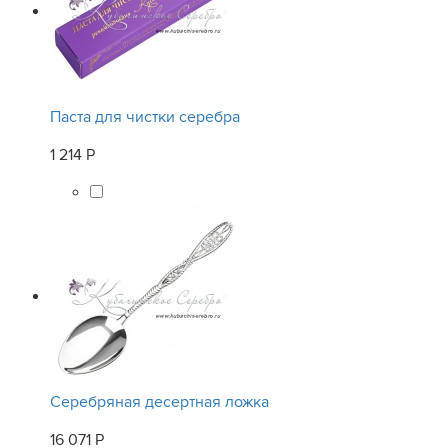
Паста для чистки серебра
1 214 Р
Серебряная десертная ложка
16 071 Р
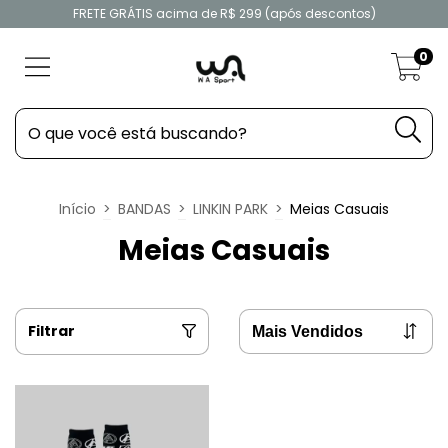
FRETE GRÁTIS acima de R$ 299 (após descontos)
0
Início
>
BANDAS
>
LINKIN PARK
>
Meias Casuais
Meias Casuais
Filtrar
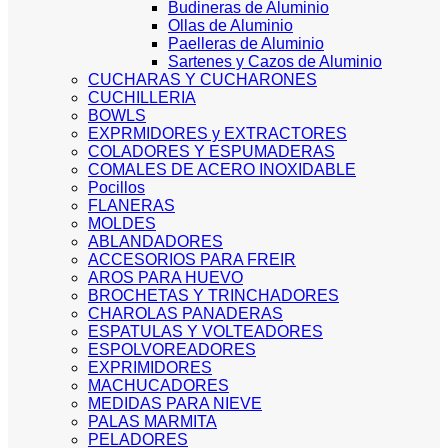
Budineras de Aluminio
Ollas de Aluminio
Paelleras de Aluminio
Sartenes y Cazos de Aluminio
CUCHARAS Y CUCHARONES
CUCHILLERIA
BOWLS
EXPRMIDORES y EXTRACTORES
COLADORES Y ESPUMADERAS
COMALES DE ACERO INOXIDABLE
Pocillos
FLANERAS
MOLDES
ABLANDADORES
ACCESORIOS PARA FREIR
AROS PARA HUEVO
BROCHETAS Y TRINCHADORES
CHAROLAS PANADERAS
ESPATULAS Y VOLTEADORES
ESPOLVOREADORES
EXPRIMIDORES
MACHUCADORES
MEDIDAS PARA NIEVE
PALAS MARMITA
PELADORES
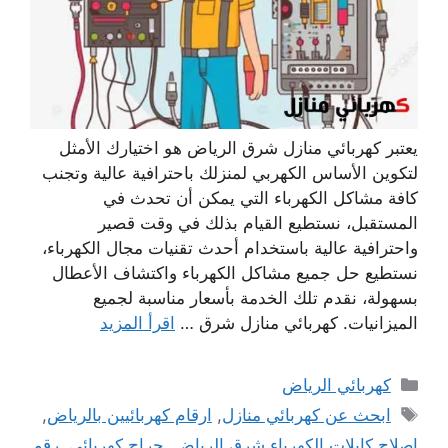
يعتبر كهربائي منازل شرق الرياض هو اختيارك الأمثل
لتكوين الأساس الكهربي لمنزلك باحترافية عالية وتجنب
كافة مشاكل الكهرباء التي يمكن أن تحدث في
المستقبل، نستطيع القيام بذلك في وقت قصير
واحترافية عالية باستخدام أحدث تقنيات مجال الكهرباء،
نستطيع حل جميع مشاكل الكهرباء واكتشاف الأعطال
بسهولة، نقدم تلك الخدمة بأسعار مناسبة لجميع
الميزانيات. كهربائي منازل شرق …
اقرأ المزيد
التصنيفات
كهربائي الرياض
الوسوم
ابحث عن كهربائي منازل
,
ارقام كهربائيين ‫بالرياض‬
,
اصلاح كابلات الكهرباء شرق الرياض
,
حراج كهربائي
,
رقم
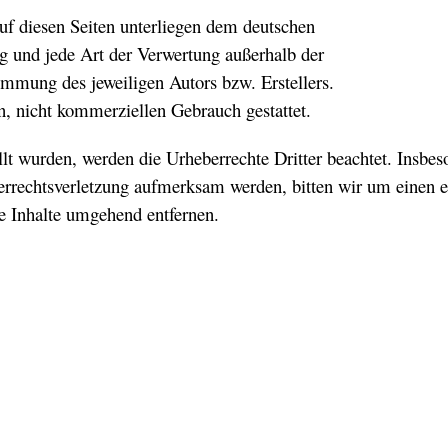
auf diesen Seiten unterliegen dem deutschen
ng und jede Art der Verwertung außerhalb der
immung des jeweiligen Autors bzw. Erstellers.
n, nicht kommerziellen Gebrauch gestattet.
ellt wurden, werden die Urheberrechte Dritter beachtet. Insbes
berrechtsverletzung aufmerksam werden, bitten wir um einen 
e Inhalte umgehend entfernen.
**********
**What the task requires**
Lay out the text of all the items above as a JSON list of strings, one string per line. Skip blank lines and leave the pictures out.

**Exercise answer**
[
  "Паста для чистки серебра",
  "1 214 Р",
  "Серебряная десертная ложка",
  "16 071 Р",
  "FRETE GRÁTIS acima de R$ 299 (após descontos)",
  "0",
  "Início",
  ">",
  "BANDAS",
  ">",
  "LINKIN PARK",
  ">",
  "Meias Casuais",
  "Meias Casuais",
  "Filtrar",
  "Budineras de Aluminio",
  "Ollas de Aluminio",
  "Paelleras de Aluminio",
  "Sartenes y Cazos de Aluminio",
  "CUCHARAS Y CUCHARONES",
  "CUCHILLERIA",
  "BOWLS",
  "EXPRMIDORES y EXTRACTORES",
  "COLADORES Y ESPUMADERAS",
  "COMALES DE ACERO INOXIDABLE",
  "Pocillos",
  "FLANERAS",
  "MOLDES",
  "ABLANDADORES",
  "ACCESORIOS PARA FREIR",
  "AROS PARA HUEVO",
  "BROCHETAS Y TRINCHADORES",
  "CHAROLAS PANADERAS",
  "ESPATULAS Y VOLTEADORES",
  "ESPOLVOREADORES",
  "EXPRIMIDORES",
  "MACHUCADORES",
  "MEDIDAS PARA NIEVE",
  "PALAS MARMITA",
  "PELADORES",
  "يعتبر كهربائي منازل شرق الرياض هو اختيارك الأمثل",
  "لتكوين الأساس الكهربي لمنزلك باحترافية عالية وتجنب",
  "كافة مشاكل الكهرباء التي يمكن أن تحدث في",
  "المستقبل، نستطيع القيام بذلك في وقت قصير",
  "واحترافية عالية باستخدام أحدث تقنيات مجال الكهرباء،",
  "نستطيع حل جميع مشاكل الكهرباء واكتشاف الأعطال",
  "بسهولة، نقدم تلك الخدمة بأسعار مناسبة لجميع",
  "الميزانيات. كهربائي منازل شرق …",
  "اقرأ المزيد",
  "التصنيفات",
  "كهربائي الرياض",
  "الوسوم",
  "ابحث عن كهربائي منازل",
  ",",
  "ارقام كهربائيين ‫بالرياض‬",
  ",",
  "اصلاح كابلات الكهرباء شرق الرياض",
  ",",
  "حراج كهربائي",
  ",",
  "رقم",
  "auf diesen Seiten unterliegen dem deutschen",
  "ng und jede Art der Verwertung außerhalb der",
  "immung des jeweiligen Autors bzw. Erstellers.",
  "n, nicht kommerziellen Gebrauch gestattet.",
  "ellt wurden, werden die Urheberrechte Dritter beachtet. Insbes",
  "berrechtsverletzung aufmerksam werden, bitten wir um einen ",
  "e Inhalte umgehend entfernen."
]